Monday, December 27, 2021

 

This is a continuation of a series of articles on operational engineering aspects of Azure public cloud computing that included the most recent discussion on Azure Data Lake which is a full-fledged general availability service that provides similar Service Level Agreements as expected from others in the category. This article focuses on Azure Data Lake which is suited to store and handle Big Data. This is built over Azure Blob Storage, so it provides native support for web-accessible documents. It is not a massive virtual data warehouse, but it powers a lot of analytics and is centerpiece of most solutions the conform to the Big Data architectural style.

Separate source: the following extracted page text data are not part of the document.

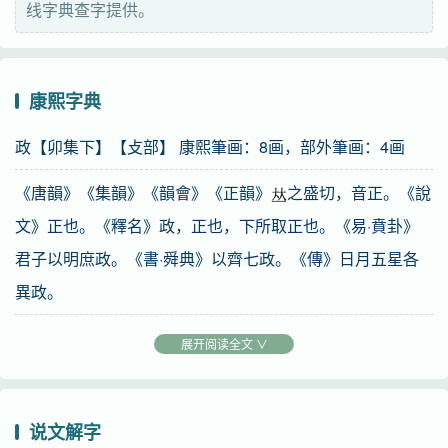
线字典查字提供。
⒋ 姓。
异体字
正
康熙字典
汉英互译
政【卯集下】【攴部】 康熙筆画：8画，部外筆画：4画
certain administrative aspects of government、politics
《唐韻》《集韻》《韻會》《正韻》
之盛切，音正。《說
造字法
文》正也。《釋名》政，正也，下所取正也。《易·賁卦》
形声：从攵、正声
君子以明庶政。《書·舜典》以齊七政。《傳》日月五星各
異政。
English
government, political affairs
又
《洪範》農用八政。《疏》食爲八政之首，故以農言之。
展开阅读全文 ∨
《周禮·天官·大宰》建邦之六典，四曰政典，以平邦國，以
正百官，以均萬民。《左傳·桓二年》政以正民。
说文解字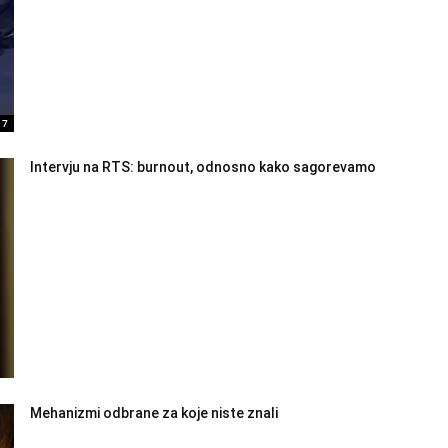
17
Intervju na RTS: burnout, odnosno kako sagorevamo
Mehanizmi odbrane za koje niste znali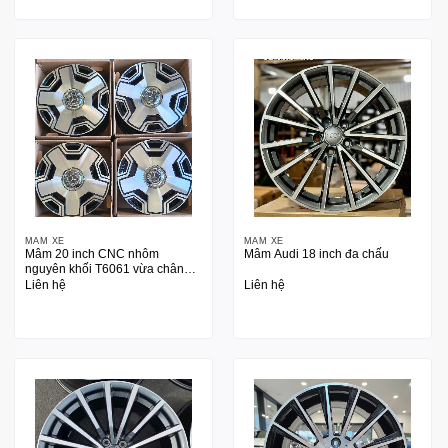
MÂM XE
MÂM XE
Mâm 20 inch CNC nhôm
Mâm Audi 18 inch đa chấu
nguyên khối T6061 vừa chân
Mer, Audi
Liên hệ
Liên hệ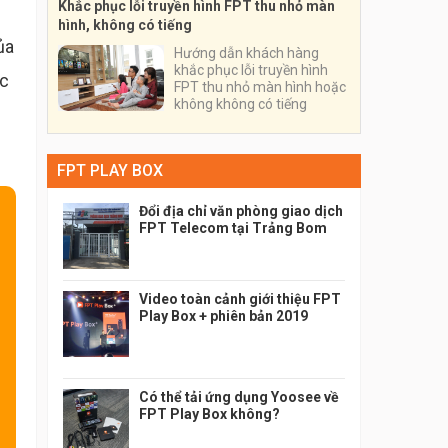
Khắc phục lỗi truyền hình FPT thu nhỏ màn
hình, không có tiếng
ủa
Hướng dẫn khách hàng
khắc phục lỗi truyền hình
ợc
FPT thu nhỏ màn hình hoặc
không không có tiếng
FPT PLAY BOX
Đổi địa chỉ văn phòng giao dịch
FPT Telecom tại Trảng Bom
Video toàn cảnh giới thiệu FPT
Play Box + phiên bản 2019
Có thể tải ứng dụng Yoosee về
FPT Play Box không?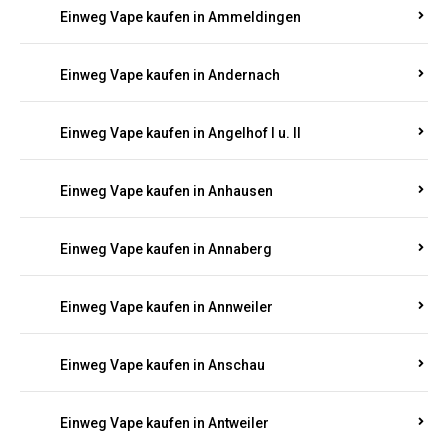
Einweg Vape kaufen in Ammeldingen
Einweg Vape kaufen in Andernach
Einweg Vape kaufen in Angelhof I u. II
Einweg Vape kaufen in Anhausen
Einweg Vape kaufen in Annaberg
Einweg Vape kaufen in Annweiler
Einweg Vape kaufen in Anschau
Einweg Vape kaufen in Antweiler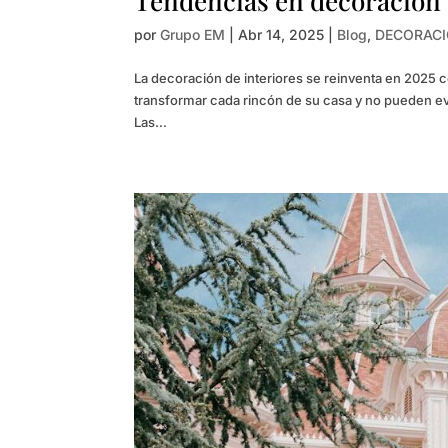
Tendencias en decoración d
por
Grupo EM
|
Abr 14, 2025
|
Blog
,
DECORAC
La decoración de interiores se reinventa en 2025 
transformar cada rincón de su casa y no pueden evit
Las...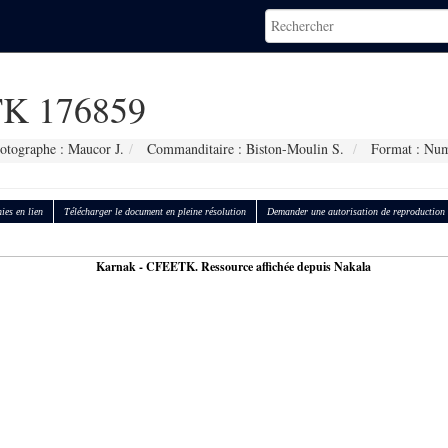
K 176859
otographe : Maucor J.
Commanditaire : Biston-Moulin S.
Format : Num
ies en lien
Télécharger le document en pleine résolution
Demander une autorisation de reproduction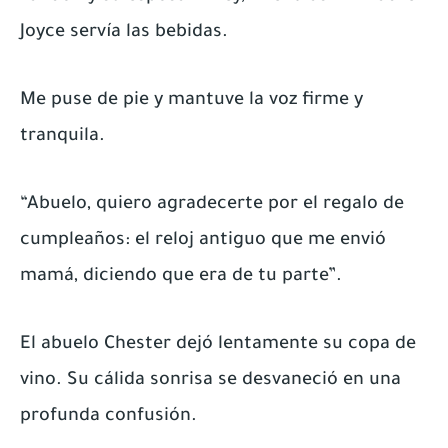
Joyce servía las bebidas.
Me puse de pie y mantuve la voz firme y
tranquila.
“Abuelo, quiero agradecerte por el regalo de
cumpleaños: el reloj antiguo que me envió
mamá, diciendo que era de tu parte”.
El abuelo Chester dejó lentamente su copa de
vino. Su cálida sonrisa se desvaneció en una
profunda confusión.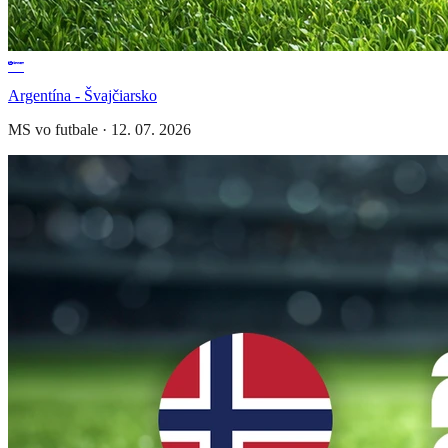
Argentína - Švajčiarsko
MS vo futbale
·
12. 07. 2026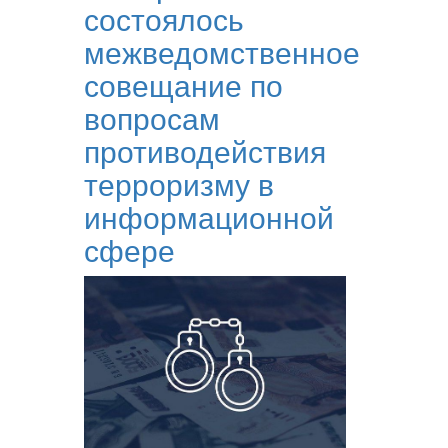
состоялось
межведомственное
совещание по
вопросам
противодействия
терроризму в
информационной
сфере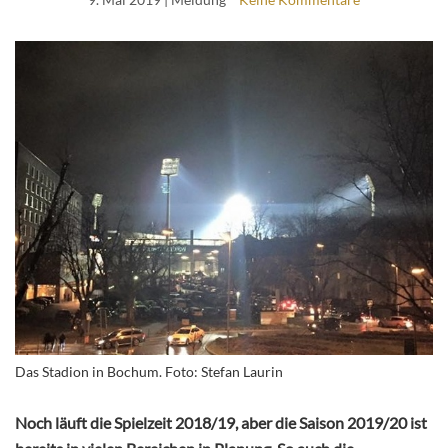
Das Stadion in Bochum. Foto: Stefan Laurin
Noch läuft die Spielzeit 2018/19, aber die Saison 2019/20 ist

Gen 2 is the current standard for building Enterprise Data Lakes on Azure.  A data lake must store petabytes of data while handling bandwidths up to Gigabytes of data transfer per second. The hierarchical namespace of the object storage helps organize objects and files into a deep hierarchy of folders for efficient data access. The naming convention recognizes these folder paths by including the folder separator character in the name itself. With this organization and folder access directly to the object store, the performance of the overall usage of data lake is improved. The Azure Blob File System Driver for Hadoop is a mere shim over the Azure Data Lake Storage interface that supports file system semantics over blob storage. Fine grained access control lists and active directory integration round up the data security considerations. The data management and analytics form the core scenarios supported by Data Lake. For multi-region deployments, it is recommended to have the data landing in one region and then replicated globally using AzCopy, Azure Data Factory or third-party products which assist with migrating data from one place to another. The best practices for Azure Data Lake involve evaluating feature support and known issues, optimizing for data ingestion, considering data structures, performing ingestion, processing and analysis from several data sources and leveraging monitor telemetry

Azure Data Lake supports query acceleration and analytics framework. It significantly improves data processing by only retrieving data that is relevant to an operation. This cascades to reduced time and processing power for the end-to-end scenarios that are necessary to gain critical insights into stored data. Both ‘filtering predicates' and ‘column projections’ are enabled, and SQL can be used to describe them. Only the data that meets these conditions are transmitted.  A request processes only one file so joins, aggregates and other query operators are not supported but the request can be in any format such as csv or json file formats. The query acceleration feature isn’t limited to Data Lake Storage. It is supported even on Blobs in storage accounts that form the persistence layer below the containers of the data lake. Even those without hierarchical namespace are supported by the Azure Data Lake query acceleration feature. The query acceleration is part of the data lake so applications can be switched with one another, and the data selectivity and improved latency continues across the switch. Since the processing is on the side of the Data Lake, the pricing model for query acceleration differs from that of the normal transactional model.

Gen2 also supports Premium block blob storage accounts that are ideal for big data analytics applications and workloads. These require low latency and a high number of transactions. Workloads can be interactive, IoT, streaming analytics, artificial intelligence and machine learning.